The paper describes improvements to the Tangent formula search engine created by the Document and Pattern Recognition Lab. David Stalnaker created Tangent for his MSc thesis in 2013, building upon ideas from Thomas Schellenberg's earlier MSc thesis. Nidhin Pattaniyil added support for matrices and keywords in 2014 for his MSc project, producing top results for the international NTCIR-11 math retrieval task ( EE Times Story, ACM TechNews Story).
Drs. Tompa and Kane began collaborating with Kenny Davila and Dr. Zanibbi in Oct. 2014, when Dr. Zanibbi visited the University of Waterloo for a month during his sabbatical. Dr. Tompa is a Distinguished Professor Emeritus at U.Waterloo, a Fellow of the ACM, and an influential researcher in the areas of databases and information retrieval. Dr. Kane is a postdoctoral researcher at the University of Waterloo specializing in high-performance retrieval systems.
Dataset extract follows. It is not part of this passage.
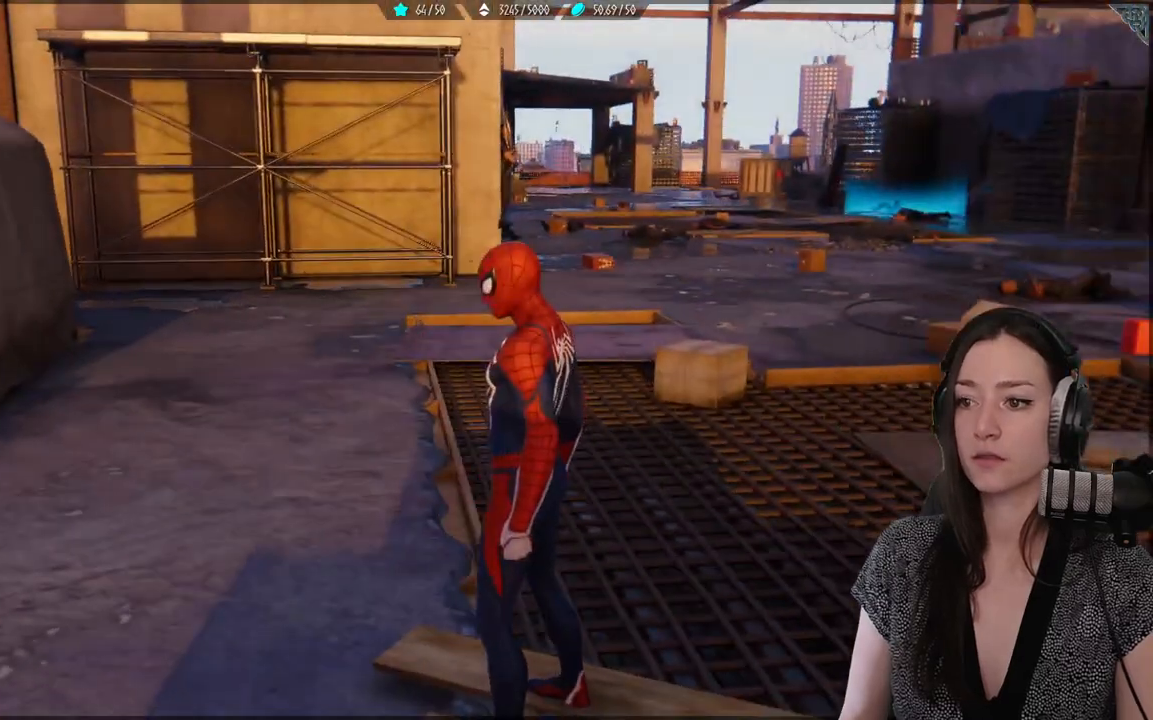
{"buttons": [], "left_stick": "center", "right_stick": "right", "events": [[367, "right_stick", "right"]]}
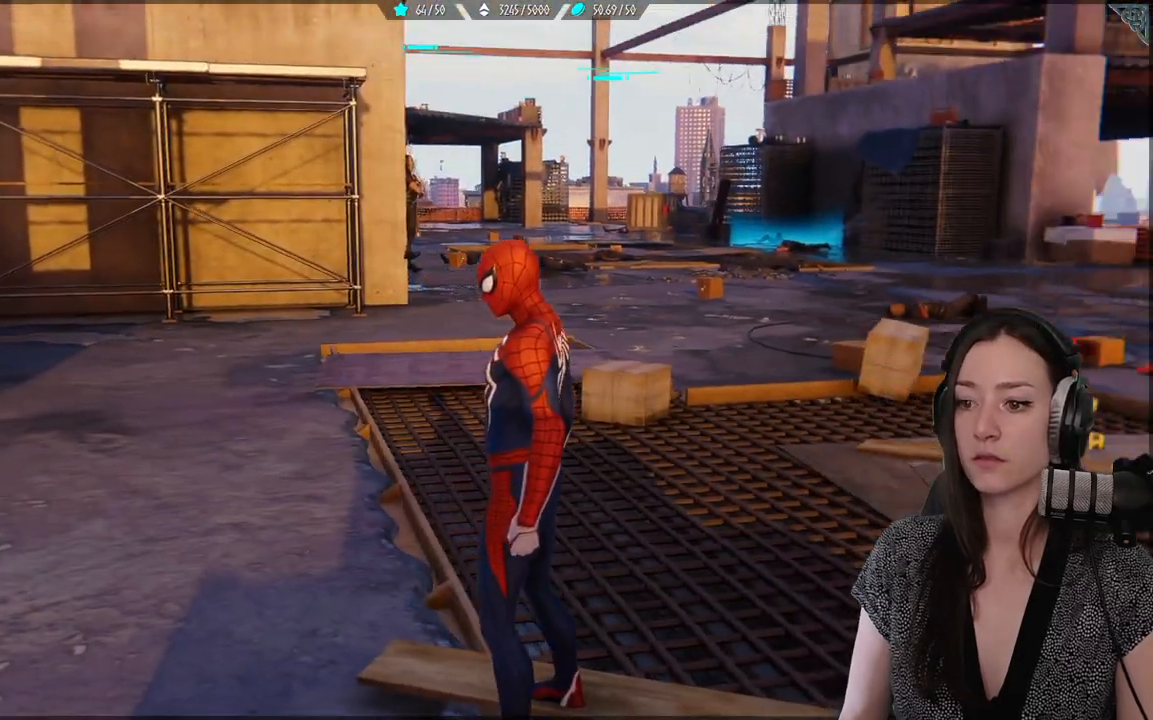
{"buttons": [], "left_stick": "center", "right_stick": "center", "events": [[83, "left_stick", "left"], [200, "right_stick", "center"], [233, "left_stick", "up-left"], [367, "left_stick", "center"]]}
The SIGIR paper describes an improved retrieval model based on pairs of symbols in formulae, a new two-pass retrieval architecture, and a new formula similarity metric, the Maximum Subtree Similarity (MSS). Together, these modifications produce state-of-the-art retrieval results, and greatly improve Tangent's handling of queries containing variables and wildcards (e.g. to identify variants of the Pythagorean theorem using different variable names, or find all exponents with base 'e'). The paper also describes substantial reductions in storage and run-time requirements, allowing the system to be used in real-time for large collections such as Wikipedia.
Image Caption: Example search results from the Tangent search engine. The results shown were produced using the NTCIR-11 Wikipedia collection containing over 380,000 formulae.